*Exercise directions*: Skip the images and repeat every entry word for word.

[Supplied records Boundary: Start]

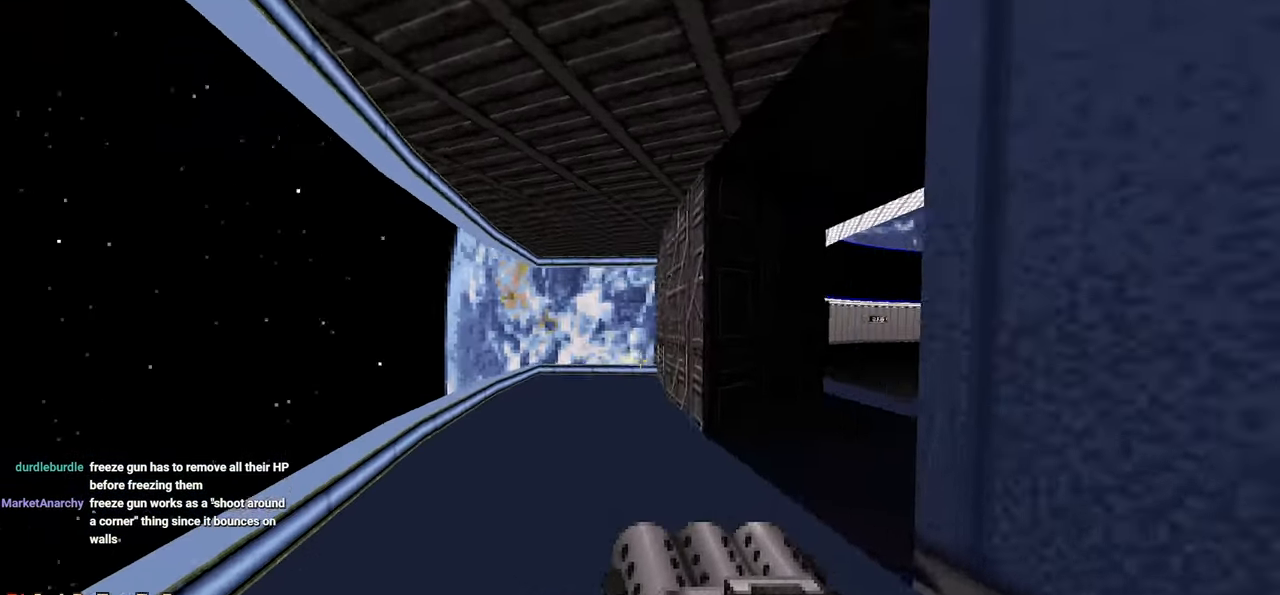
{"keys": [], "mouse": [], "mouse_move": "up-right", "events": [[317, "a", "down"], [467, "a", "up"], [467, "w", "up"]]}
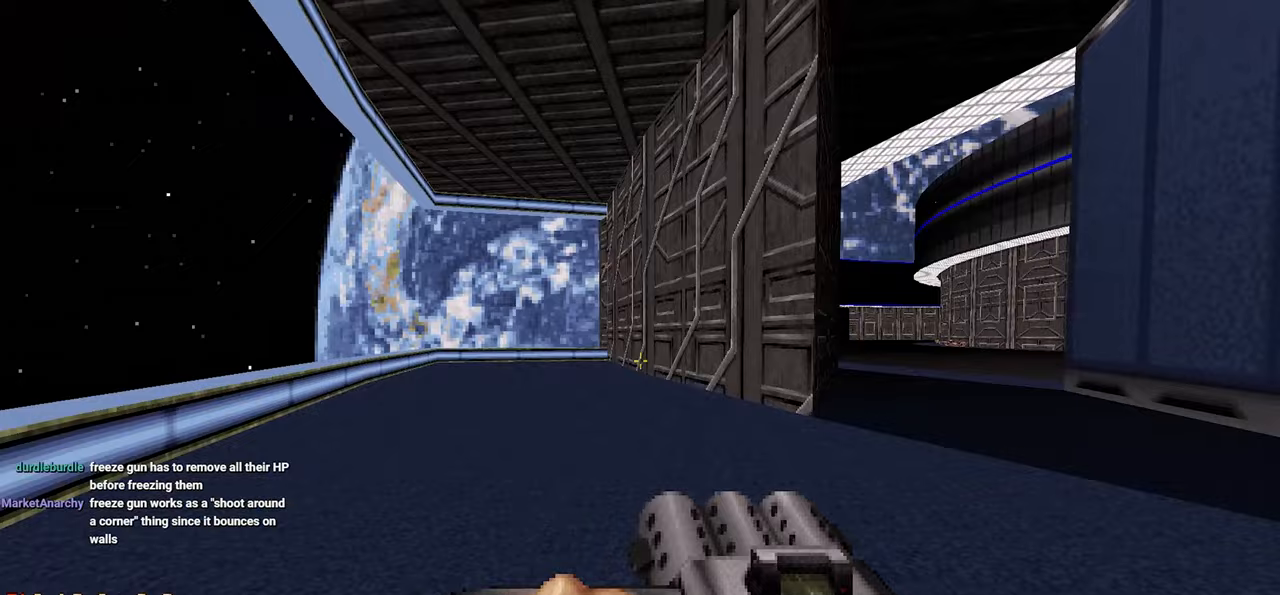
{"keys": ["d", "w"], "mouse": [], "mouse_move": "right", "events": [[17, "d", "down"], [200, "w", "down"], [350, "d", "up"], [433, "d", "down"]]}
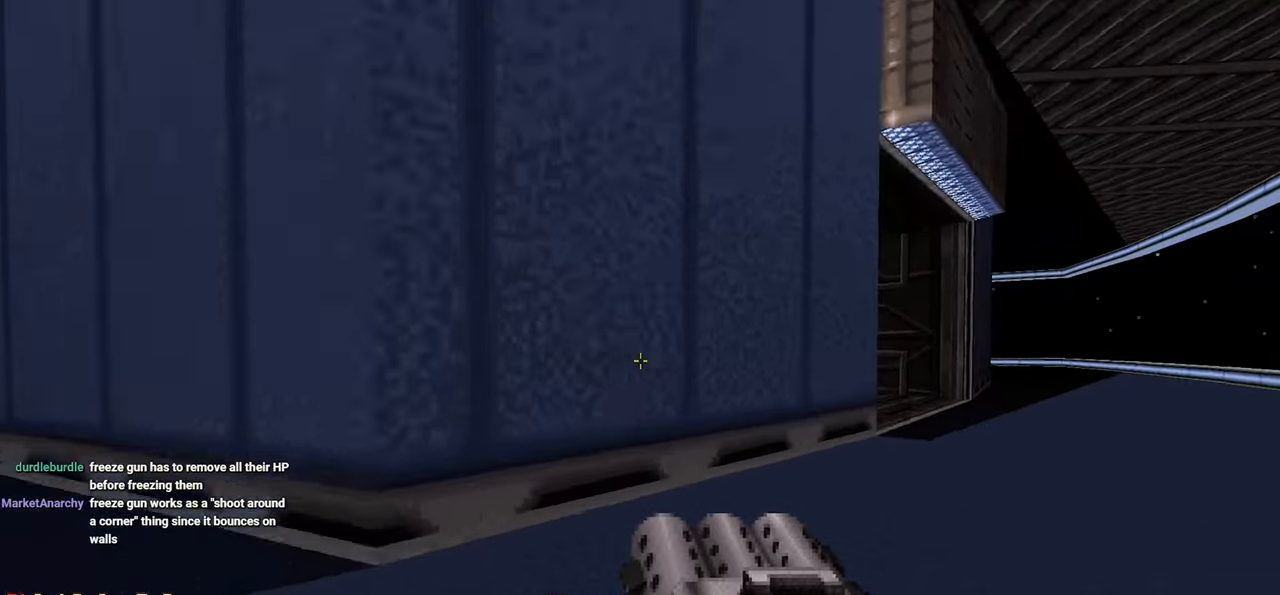
{"keys": [], "mouse": [], "mouse_move": "left", "events": [[117, "w", "up"], [317, "w", "down"], [400, "d", "up"], [450, "w", "up"]]}
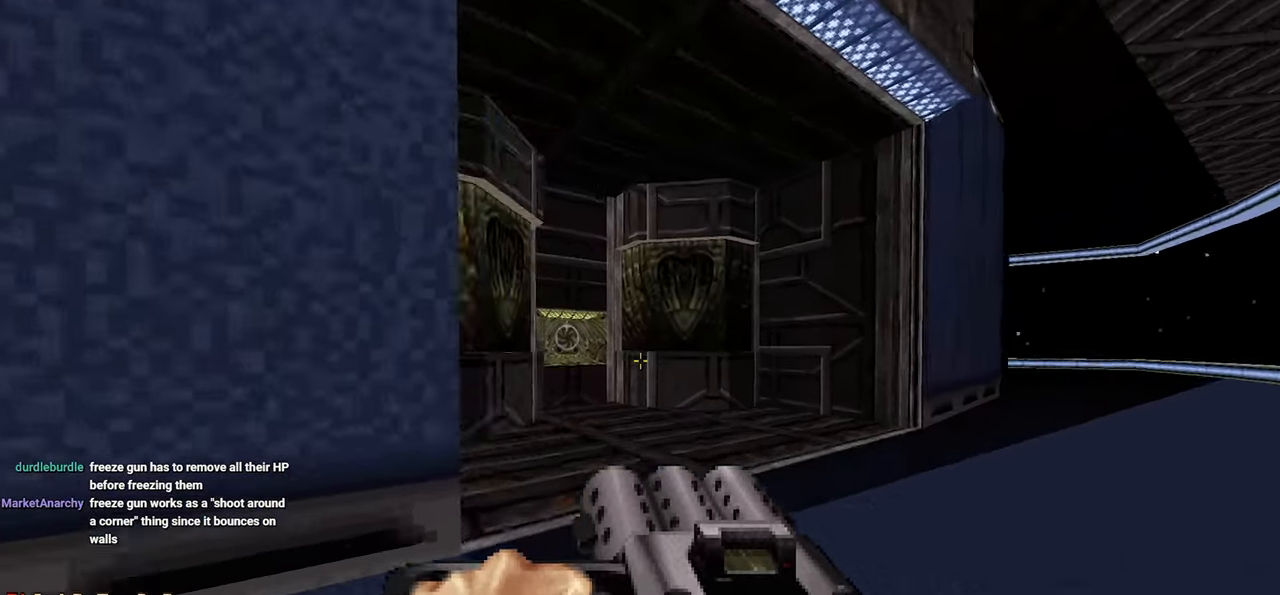
{"keys": ["w"], "mouse": [], "mouse_move": "left", "events": [[183, "w", "down"], [283, "d", "down"], [467, "d", "up"]]}
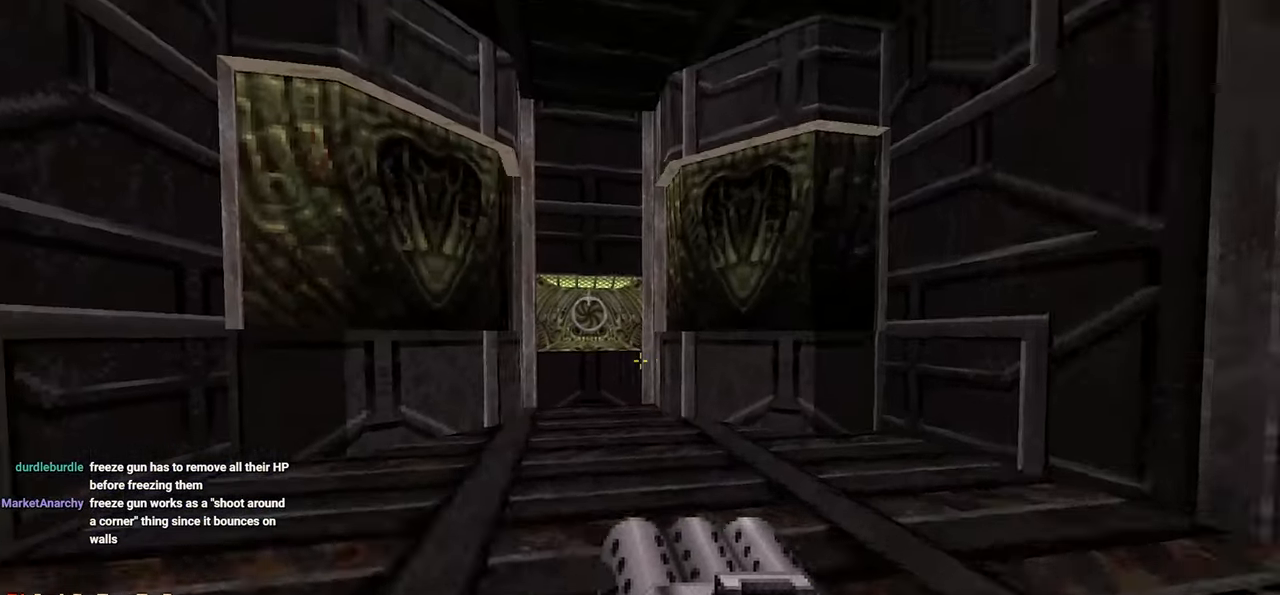
{"keys": [], "mouse": [], "mouse_move": "left", "events": [[117, "a", "down"], [200, "a", "up"], [483, "w", "up"]]}
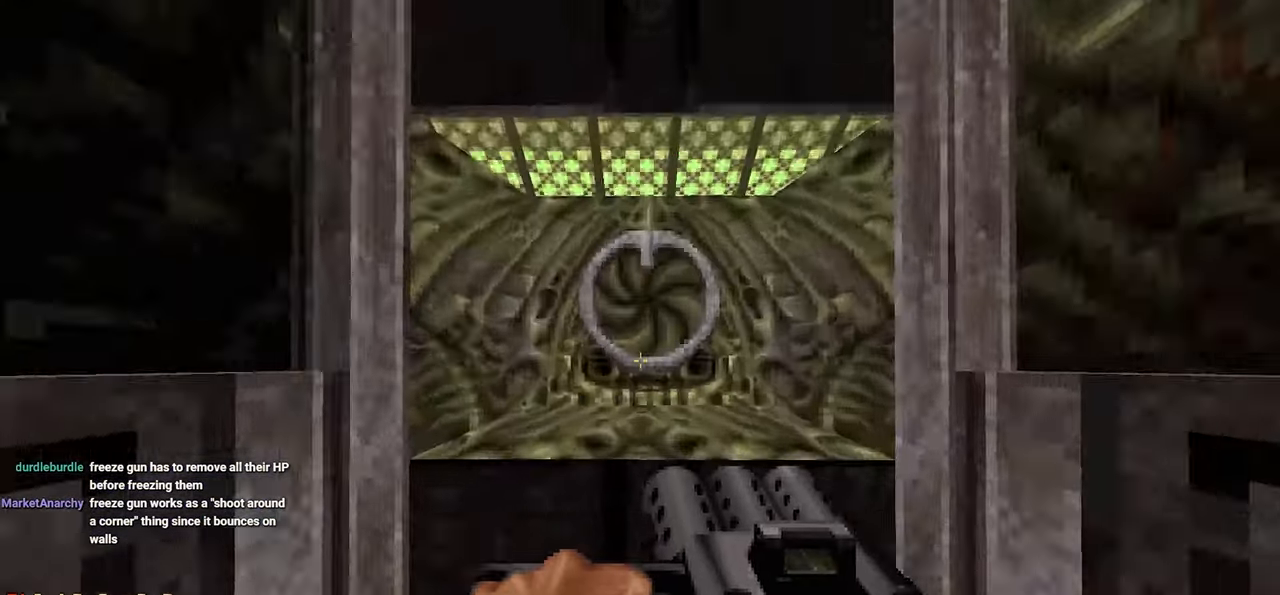
{"keys": ["s"], "mouse": [], "mouse_move": "left", "events": [[67, "e", "down"], [117, "s", "down"], [167, "e", "up"]]}
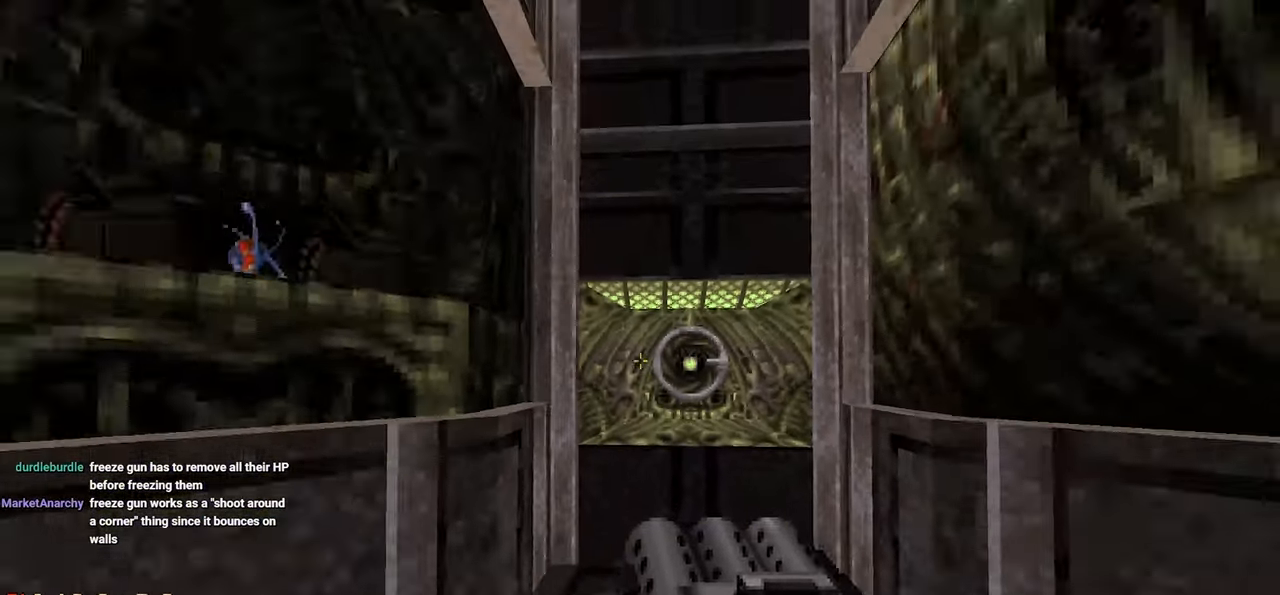
{"keys": ["d", "w"], "mouse": [], "mouse_move": "still", "events": [[283, "s", "up"], [467, "d", "down"], [467, "w", "down"]]}
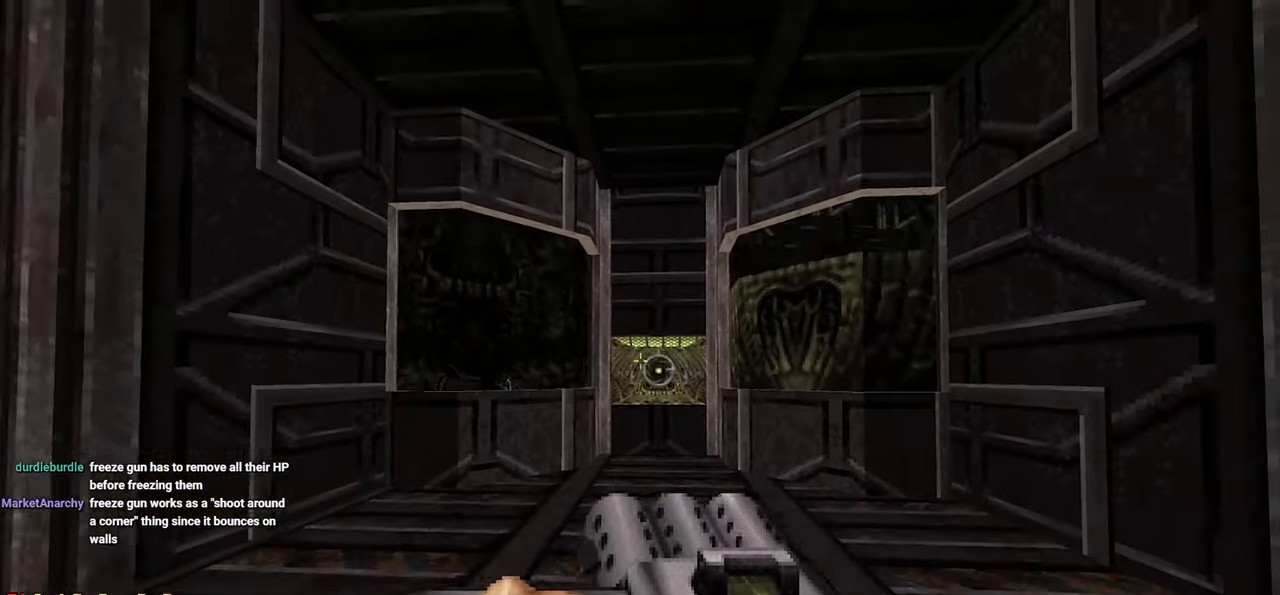
{"keys": [], "mouse": [], "mouse_move": "up-left", "events": [[17, "d", "up"], [50, "w", "up"]]}
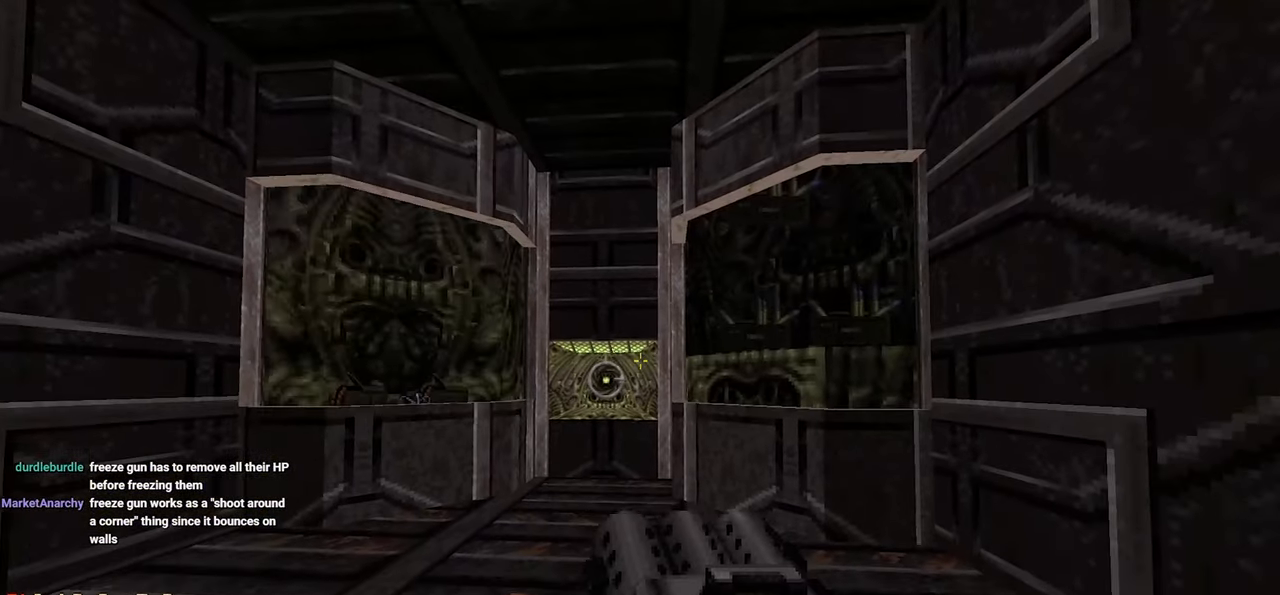
{"keys": ["d", "w"], "mouse": [], "mouse_move": "down-left", "events": [[300, "w", "down"], [350, "d", "down"]]}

[Supplied records Boundary: End]

*Response for this exercise*:
{"keys": [], "mouse": [], "mouse_move": "up-right", "events": [[317, "a", "down"], [467, "a", "up"], [467, "w", "up"]]}
{"keys": ["d", "w"], "mouse": [], "mouse_move": "right", "events": [[17, "d", "down"], [200, "w", "down"], [350, "d", "up"], [433, "d", "down"]]}
{"keys": [], "mouse": [], "mouse_move": "left", "events": [[117, "w", "up"], [317, "w", "down"], [400, "d", "up"], [450, "w", "up"]]}
{"keys": ["w"], "mouse": [], "mouse_move": "left", "events": [[183, "w", "down"], [283, "d", "down"], [467, "d", "up"]]}
{"keys": [], "mouse": [], "mouse_move": "left", "events": [[117, "a", "down"], [200, "a", "up"], [483, "w", "up"]]}
{"keys": ["s"], "mouse": [], "mouse_move": "left", "events": [[67, "e", "down"], [117, "s", "down"], [167, "e", "up"]]}
{"keys": ["d", "w"], "mouse": [], "mouse_move": "still", "events": [[283, "s", "up"], [467, "d", "down"], [467, "w", "down"]]}
{"keys": [], "mouse": [], "mouse_move": "up-left", "events": [[17, "d", "up"], [50, "w", "up"]]}
{"keys": ["d", "w"], "mouse": [], "mouse_move": "down-left", "events": [[300, "w", "down"], [350, "d", "down"]]}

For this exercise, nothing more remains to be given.